Problem: Taking the highest probability word at each step doesn’t guarantee best overall sequence

Solution: Beam search finds most likely sequences over a fixed window

How Beam Search Works

Beam Width (B): Number of sequences to keep at each step

Process:

Step 1: Start with SOS token

Get probabilities for first word:

I: 0.5
am: 0.4
hungry: 0.1

Keep top B=2: “I” and “am”

Step 2: Calculate Conditional Probabilities

For “I”:

I am: 0.5 × 0.5 = 0.25
I I: 0.5 × 0.1 = 0.05

For “am”:

am I: 0.4 × 0.7 = 0.28
am hungry: 0.4 × 0.2 = 0.08

Keep top B=2: “am I” (0.28) and “I am” (0.25)

Step 3: Repeat

Continue until all B sequences reach EOS token

Step 4: Select Best

Choose sequence with highest overall probability

Beam Search Characteristics

Advantages:

Better than greedy decoding (B=1)
Finds globally better sequences
Widely used in production

Disadvantages:

Memory intensive (store B sequences)
Computationally expensive (run model B times per step)
Penalizes long sequences (product of many probabilities)

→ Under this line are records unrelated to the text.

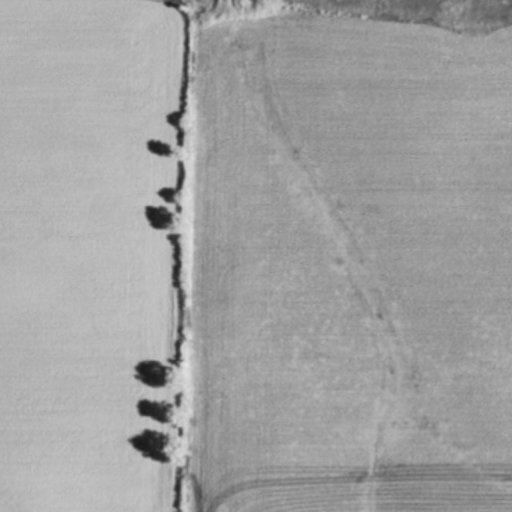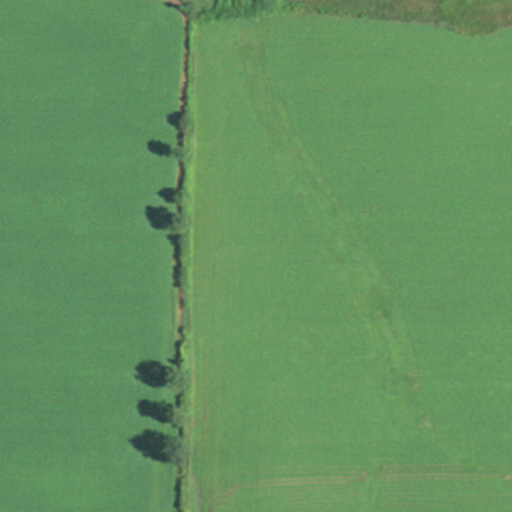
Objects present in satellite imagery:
crop: (256, 256)
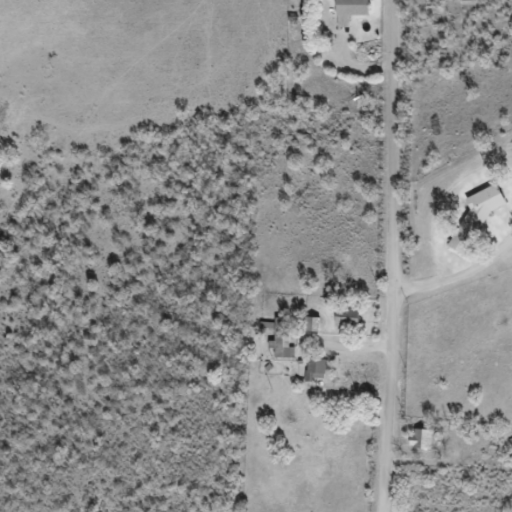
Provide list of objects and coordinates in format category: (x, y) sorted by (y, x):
building: (354, 11)
road: (387, 256)
building: (353, 320)
building: (313, 325)
building: (288, 339)
building: (320, 371)
building: (428, 439)
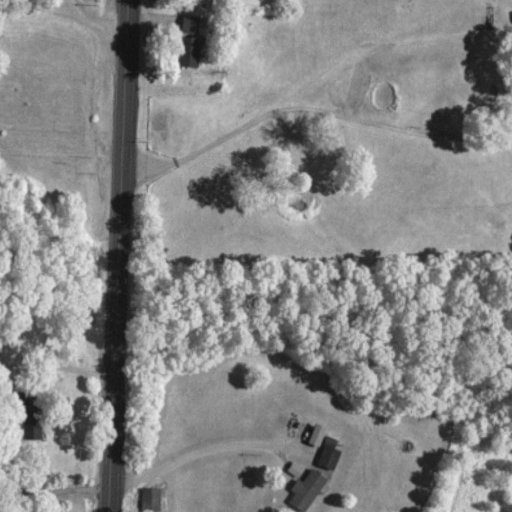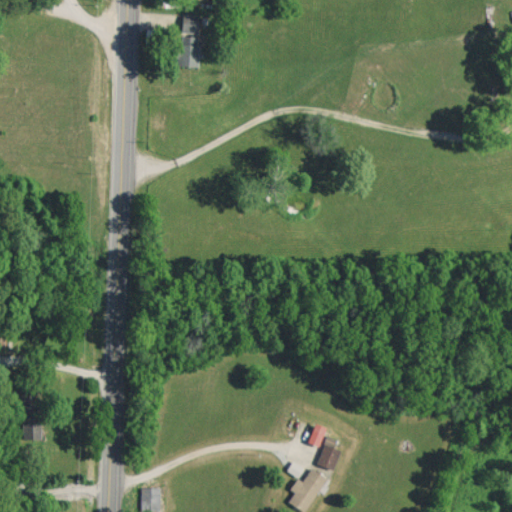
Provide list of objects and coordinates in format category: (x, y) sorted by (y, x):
road: (42, 6)
road: (94, 18)
building: (189, 22)
building: (187, 50)
road: (120, 256)
building: (31, 428)
road: (209, 449)
building: (327, 454)
building: (305, 488)
building: (150, 498)
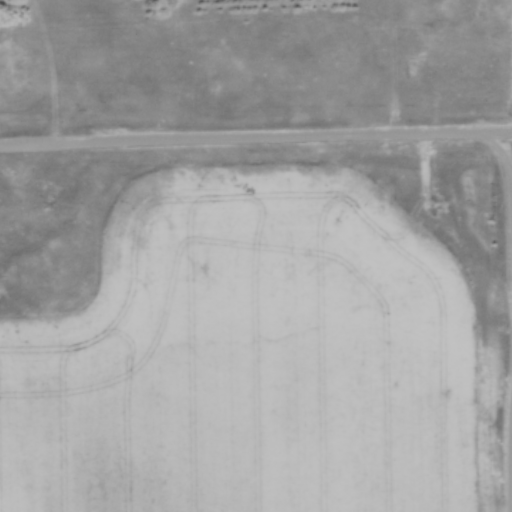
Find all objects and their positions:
road: (255, 140)
road: (499, 147)
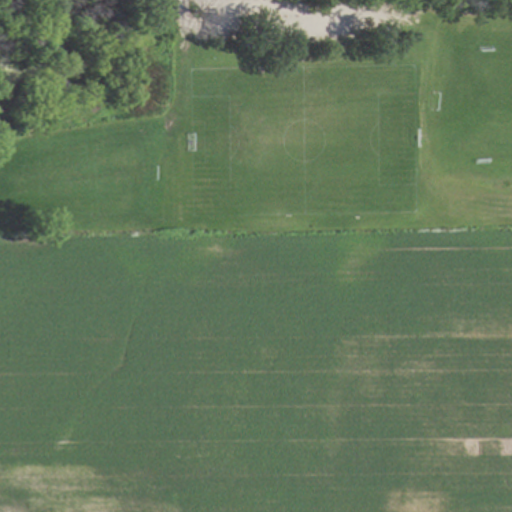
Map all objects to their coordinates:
park: (255, 114)
crop: (256, 370)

Solution for Long Sequences: Normalize by length: divide probability by number of words

Minimum Bayes Risk (MBR) Decoding

Concept: Generate multiple samples and find consensus

MBR Process:

Step 1: Generate Multiple Samples

Create ~30 random samples from the model

Step 2: Compare All Pairs

For each sample, compare against all others using similarity metric (e.g., ROUGE)

Step 3: Calculate Average Similarity

For each candidate, compute average similarity with all other candidates

Step 4: Select Best

Choose the sample with highest average similarity (lowest risk)

MBR Formula

E* = argmax_E [ average ROUGE(E, E') for all E' ]

Where:

E = candidate translation
E’ = all other candidates
Goal: Find E that maximizes average ROUGE with every E'

MBR Example (4 Candidates)

Step 1: Calculate pairwise ROUGE scores

ROUGE(C1, C2), ROUGE(C1, C3), ROUGE(C1, C4)
Average = R1

Step 2: Repeat for C2, C3, C4

Get R2, R3, R4

Step 3: Select highest

Choose candidate with max(R1, R2, R3, R4)

MBR Characteristics

Advantages:

More contextually accurate than random sampling
Finds consensus translation
Can outperform beam search

Disadvantages:

Requires generating many samples (expensive)
Requires O(n²) comparisons

When to Use:

When you need high-quality translation
When computational cost is acceptable
When beam search outputs are inconsistent

Summary: Decoding Strategies

Method	Description	Pros	Cons
Greedy	Pick highest prob at each step	Fast, simple	Suboptimal sequences
Beam Search	Keep top-B sequences	Better quality	Memory + compute cost
Random Sampling	Sample from distribution	Diverse outputs	Inconsistent quality
MBR	Consensus from samples	High quality	Very expensive

Evaluation Metrics Summary

Metric	Type	Focus	Best For
BLEU	Precision	Candidate → Reference	General MT
ROUGE	Recall	Reference → Candidate	Summarization
F1	Harmonic Mean	Both precision & recall	Balanced view

Critical Note: All these metrics:

❌ Don’t consider semantics
❌ Don’t consider sentence structure
✅ Only count n-gram matches

Modern Alternative: Use neural metrics or human evaluation for critical applications!